You would then use the larger of the requested alignment (in the example, 16) and the align value calculated above.

On (64-bit) Solaris 10, it appears that the basic alignment for the result from malloc() is a multiple of 32 bytes.
]

In practice, aligned allocators often take a parameter for the alignment rather than it being hardwired. So the user will pass in the size of the struct they care about (or the least power of 2 greater than or equal to that) and all will be well.

3) Use what your platform provides: posix_memalign for POSIX, _aligned_malloc on Windows.

Answer 5

Here's an alternate approach to the 'round up' part. Not the most brilliantly coded solution but it gets the job done, and this type of syntax is a bit easier to remember (plus would work for alignment values that aren't a power of 2). The uintptr_t cast was necessary to appease the compiler; pointer arithmetic isn't very fond of division or multiplication.
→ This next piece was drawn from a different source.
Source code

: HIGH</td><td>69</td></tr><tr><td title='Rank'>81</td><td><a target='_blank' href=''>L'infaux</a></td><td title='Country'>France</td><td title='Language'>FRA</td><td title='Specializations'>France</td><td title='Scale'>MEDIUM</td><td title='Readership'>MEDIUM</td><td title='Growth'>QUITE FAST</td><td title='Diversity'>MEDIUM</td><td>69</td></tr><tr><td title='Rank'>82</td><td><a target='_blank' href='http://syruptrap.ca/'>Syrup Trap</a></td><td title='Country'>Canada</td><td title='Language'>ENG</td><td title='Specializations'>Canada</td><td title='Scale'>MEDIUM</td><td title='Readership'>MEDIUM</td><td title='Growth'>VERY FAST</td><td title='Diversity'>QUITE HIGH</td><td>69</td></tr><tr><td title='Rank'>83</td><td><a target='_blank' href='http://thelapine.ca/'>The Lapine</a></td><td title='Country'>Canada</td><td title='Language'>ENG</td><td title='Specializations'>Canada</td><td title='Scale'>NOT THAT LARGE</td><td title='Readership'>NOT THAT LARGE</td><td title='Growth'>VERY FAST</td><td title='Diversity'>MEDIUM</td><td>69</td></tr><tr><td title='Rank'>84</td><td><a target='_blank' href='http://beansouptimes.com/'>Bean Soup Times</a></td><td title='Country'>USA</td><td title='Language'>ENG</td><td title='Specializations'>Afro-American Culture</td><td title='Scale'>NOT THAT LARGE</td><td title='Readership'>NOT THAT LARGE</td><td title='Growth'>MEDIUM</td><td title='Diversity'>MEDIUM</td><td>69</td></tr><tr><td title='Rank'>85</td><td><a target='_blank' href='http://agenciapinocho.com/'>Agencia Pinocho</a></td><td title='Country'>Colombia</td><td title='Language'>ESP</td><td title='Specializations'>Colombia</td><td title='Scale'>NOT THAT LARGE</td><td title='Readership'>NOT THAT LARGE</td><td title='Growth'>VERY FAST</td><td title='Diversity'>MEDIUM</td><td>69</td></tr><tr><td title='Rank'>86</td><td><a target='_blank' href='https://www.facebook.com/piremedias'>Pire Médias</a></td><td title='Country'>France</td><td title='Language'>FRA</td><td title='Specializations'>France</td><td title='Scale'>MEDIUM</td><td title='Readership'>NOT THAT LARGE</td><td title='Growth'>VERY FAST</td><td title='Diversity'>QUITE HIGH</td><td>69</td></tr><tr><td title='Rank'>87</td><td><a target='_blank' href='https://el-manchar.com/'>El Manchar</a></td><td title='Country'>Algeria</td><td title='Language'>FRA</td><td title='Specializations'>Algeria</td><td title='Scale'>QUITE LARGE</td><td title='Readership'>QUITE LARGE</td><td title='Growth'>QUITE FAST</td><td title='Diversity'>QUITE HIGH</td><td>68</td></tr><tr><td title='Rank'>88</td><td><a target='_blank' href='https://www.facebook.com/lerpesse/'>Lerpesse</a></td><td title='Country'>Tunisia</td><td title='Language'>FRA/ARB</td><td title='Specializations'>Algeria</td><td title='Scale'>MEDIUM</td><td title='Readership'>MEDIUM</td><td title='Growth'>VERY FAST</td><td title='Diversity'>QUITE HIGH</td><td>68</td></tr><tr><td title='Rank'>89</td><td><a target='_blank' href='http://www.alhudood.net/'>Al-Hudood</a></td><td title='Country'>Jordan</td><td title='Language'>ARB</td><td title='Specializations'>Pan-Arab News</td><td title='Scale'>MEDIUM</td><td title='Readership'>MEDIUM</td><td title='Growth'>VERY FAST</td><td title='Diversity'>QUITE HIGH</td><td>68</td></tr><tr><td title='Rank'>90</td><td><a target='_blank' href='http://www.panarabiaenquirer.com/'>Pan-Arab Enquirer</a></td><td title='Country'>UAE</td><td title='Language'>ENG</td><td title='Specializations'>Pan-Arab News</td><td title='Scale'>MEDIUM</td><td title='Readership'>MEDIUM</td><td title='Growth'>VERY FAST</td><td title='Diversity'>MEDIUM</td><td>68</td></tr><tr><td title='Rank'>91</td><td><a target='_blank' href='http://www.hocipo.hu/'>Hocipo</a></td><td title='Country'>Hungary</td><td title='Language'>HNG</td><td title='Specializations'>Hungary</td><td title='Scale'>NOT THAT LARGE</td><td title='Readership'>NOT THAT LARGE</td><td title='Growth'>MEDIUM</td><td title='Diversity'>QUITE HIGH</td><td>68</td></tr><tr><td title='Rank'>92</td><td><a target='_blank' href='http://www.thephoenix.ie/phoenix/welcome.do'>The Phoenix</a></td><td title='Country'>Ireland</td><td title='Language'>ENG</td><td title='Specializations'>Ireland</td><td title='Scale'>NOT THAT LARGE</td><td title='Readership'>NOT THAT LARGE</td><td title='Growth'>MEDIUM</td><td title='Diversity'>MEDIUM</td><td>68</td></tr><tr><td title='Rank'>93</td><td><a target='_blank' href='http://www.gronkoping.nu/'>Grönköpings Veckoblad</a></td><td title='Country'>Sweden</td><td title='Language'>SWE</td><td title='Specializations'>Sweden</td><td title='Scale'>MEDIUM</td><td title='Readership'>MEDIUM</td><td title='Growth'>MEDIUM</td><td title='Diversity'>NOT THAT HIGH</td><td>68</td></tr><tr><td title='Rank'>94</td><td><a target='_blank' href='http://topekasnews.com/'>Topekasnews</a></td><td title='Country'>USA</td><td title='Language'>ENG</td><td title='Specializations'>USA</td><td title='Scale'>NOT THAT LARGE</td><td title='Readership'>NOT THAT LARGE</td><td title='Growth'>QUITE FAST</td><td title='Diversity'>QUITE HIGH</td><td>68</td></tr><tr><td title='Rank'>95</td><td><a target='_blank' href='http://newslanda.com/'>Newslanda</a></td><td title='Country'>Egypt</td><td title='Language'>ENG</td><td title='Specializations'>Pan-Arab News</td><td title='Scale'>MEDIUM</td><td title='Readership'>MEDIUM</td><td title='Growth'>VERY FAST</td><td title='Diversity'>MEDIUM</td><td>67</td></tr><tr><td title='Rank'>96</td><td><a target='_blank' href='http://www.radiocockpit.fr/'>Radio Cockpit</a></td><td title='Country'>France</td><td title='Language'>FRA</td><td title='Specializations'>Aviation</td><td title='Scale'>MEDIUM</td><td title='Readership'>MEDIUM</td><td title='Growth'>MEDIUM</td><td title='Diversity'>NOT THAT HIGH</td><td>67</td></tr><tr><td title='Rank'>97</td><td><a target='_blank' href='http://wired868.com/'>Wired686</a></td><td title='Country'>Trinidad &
void *mem = malloc(1024 + 15);
void *ptr = (void*) ((uintptr_t) mem + 15) / 16 * 16;
memset_16aligned(ptr, 0, 1024);
free(mem);

Answer 6

On the 16 vs 15 byte-count padding front, the actual number you need to add to get an alignment of N is max(0,N-M) where M is the natural alignment of the memory allocator (and both are powers of 2).

Since the minimal memory alignment of any allocator is 1 byte, 15=max(0,16-1) is a conservative answer. However, if you know your memory allocator is going to give you 32-bit int aligned addresses (which is fairly common), you could have used 12 as a pad.

This isn't important for this example but it might be important on an embedded system with 12K of RAM where every single int saved counts.

The best way to implement it if you're actually going to try to save every byte possible is as a macro so you can feed it your native memory alignment. Again, this is probably only useful for embedded systems where you need to save every byte.

In the example below, on most systems, the value 1 is just fine for MEMORY_ALLOCATOR_NATIVE_ALIGNMENT, however for our theoretical embedded system with 32-bit aligned allocations, the following could save a tiny bit of precious memory:

#define MEMORY_ALLOCATOR_NATIVE_ALIGNMENT    4
#define ALIGN_PAD2(N,M) (((N)>(M)) ? ((N)-(M)) : 0)
#define ALIGN_PAD(N) ALIGN_PAD2((N), MEMORY_ALLOCATOR_NATIVE_ALIGNMENT)

Answer 7

Unfortunately, in C99 it seems pretty tough to guarantee alignment of any sort in a way which would be portable across any C implementation conforming to C99. Why? Because a pointer is not guaranteed to be the "byte address" one might imagine with a flat memory model. Neither is the representation of 'uintptr_t' so guaranteed, which itself is an option type anyway.

We might know of some implementations which use a representation for 'void *' (and by definition, also 'char *') which is a simple byte address, but by C99 it is opaque to us, the programmers. An implementation might represent a pointer with by a set {segment, offset} where 'offset' could have who-knows-what alignment "in reality." Why, a pointer could even be some form of hash table lookup value, or even a linked-list lookup value. It could encode bounds information.

In a recent C1X draft for a C Standard, we see the '_Alignas' keyword. That might help a bit.

The only guarantee C99 gives us is that the memory allocation functions will return a pointer suitable for assignment to a pointer pointing at any object type. Since we cannot specify the alignment of objects, we cannot implement our own allocation functions with responsibility for alignment in a well-defined, portable manner.

It would be good to be wrong about this claim.

Answer 8

usage of memalign, Aligned-Memory-Blocks might be a good solution for the problem.